Euronews : On sait ce que le pape représente pour les chrétiens, pour les croyants. Mais que représente-t-il pour ceux qui n’ont pas la foi, mais qui restent tout de même collés devant leur téléviseur pendant le conclave?

Julia Kristeva : On se demande en effet: pourquoi cette audience? Nous sommes dans une ère de technique, où tout passe par la télévision. On n’a jamais eu autant de moyens techniques pour rendre cela visible. Mais, je crois qu’il y a une grande demande de la part de la société moderne, qui est une société qui manque de sens, et qui manque de pères.

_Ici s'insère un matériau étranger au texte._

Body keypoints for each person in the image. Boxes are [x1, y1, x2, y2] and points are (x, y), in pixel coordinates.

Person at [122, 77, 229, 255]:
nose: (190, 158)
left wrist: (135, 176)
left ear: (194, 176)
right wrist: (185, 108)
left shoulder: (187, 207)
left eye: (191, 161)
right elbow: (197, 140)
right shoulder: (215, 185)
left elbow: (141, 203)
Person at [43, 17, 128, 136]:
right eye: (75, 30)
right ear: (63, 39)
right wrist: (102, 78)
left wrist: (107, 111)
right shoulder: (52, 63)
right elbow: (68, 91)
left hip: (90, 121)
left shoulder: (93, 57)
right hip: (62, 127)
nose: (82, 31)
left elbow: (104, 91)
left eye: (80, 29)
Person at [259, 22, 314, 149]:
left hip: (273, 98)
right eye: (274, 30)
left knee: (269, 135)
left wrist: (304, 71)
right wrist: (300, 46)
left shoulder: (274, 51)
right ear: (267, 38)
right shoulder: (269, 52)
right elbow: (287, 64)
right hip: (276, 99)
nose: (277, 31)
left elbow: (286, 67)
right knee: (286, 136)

Nous manquons de sens, parce que nous ne croyons plus à la politique, nous ne croyons plus à la finance. L’humanisme, que je représente, a du mal à se refonder. Nous connaissons la solidarité plus ou moins, mais n’arrivons pas à la réaliser. La religion catholique nous dit que c’est possible et nous, qui ne croyons pas, nous voyons. Mais peut être (que c’est possible, alors) donnez nous l’exemple. C’est une curiosité humaine de chercher ces dimensions de la foi qui cherchent des valeurs, qui donnent de valeurs.”

Euronews : Peut-on parler d’un besoin de croire pour les hommes et les femmes?

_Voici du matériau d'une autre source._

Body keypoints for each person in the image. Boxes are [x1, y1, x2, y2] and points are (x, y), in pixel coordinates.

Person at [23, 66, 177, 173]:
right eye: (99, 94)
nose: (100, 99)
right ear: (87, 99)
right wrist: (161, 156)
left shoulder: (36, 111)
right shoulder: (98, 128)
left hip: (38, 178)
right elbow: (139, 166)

Julia Kristeva : Mon expérience psychanalytique m’a appris qu’il existe un besoin pré-religieux, pré-politique, de croire, qui habite tout être parlant. En tout cas, homo sapiens est habité par cela, et on le voit dans l‘éducation des enfants. Dès la petite enfance, cet investissement de la figure tierce, qui est le papa, après le corps à corps mère-enfant, est un investissement psychique, qui est une reconnaissance. Le père me reconnait, je le reconnais. Ce besoin là existe dans toutes les populations depuis la nuit des temps, et les langues ont très bien préservé cela. On a fait des recherches, par exemple en sanscrit, il existe une racine, qui est la racine ‘‘cred-srada’‘ : ‘‘credo’, qui est la foi, mais cela donne aussi crédit’‘, qui est l’investissement. Nous sommes en difficulté aujourd’hui, et du côté du crédit et du coté de la foi.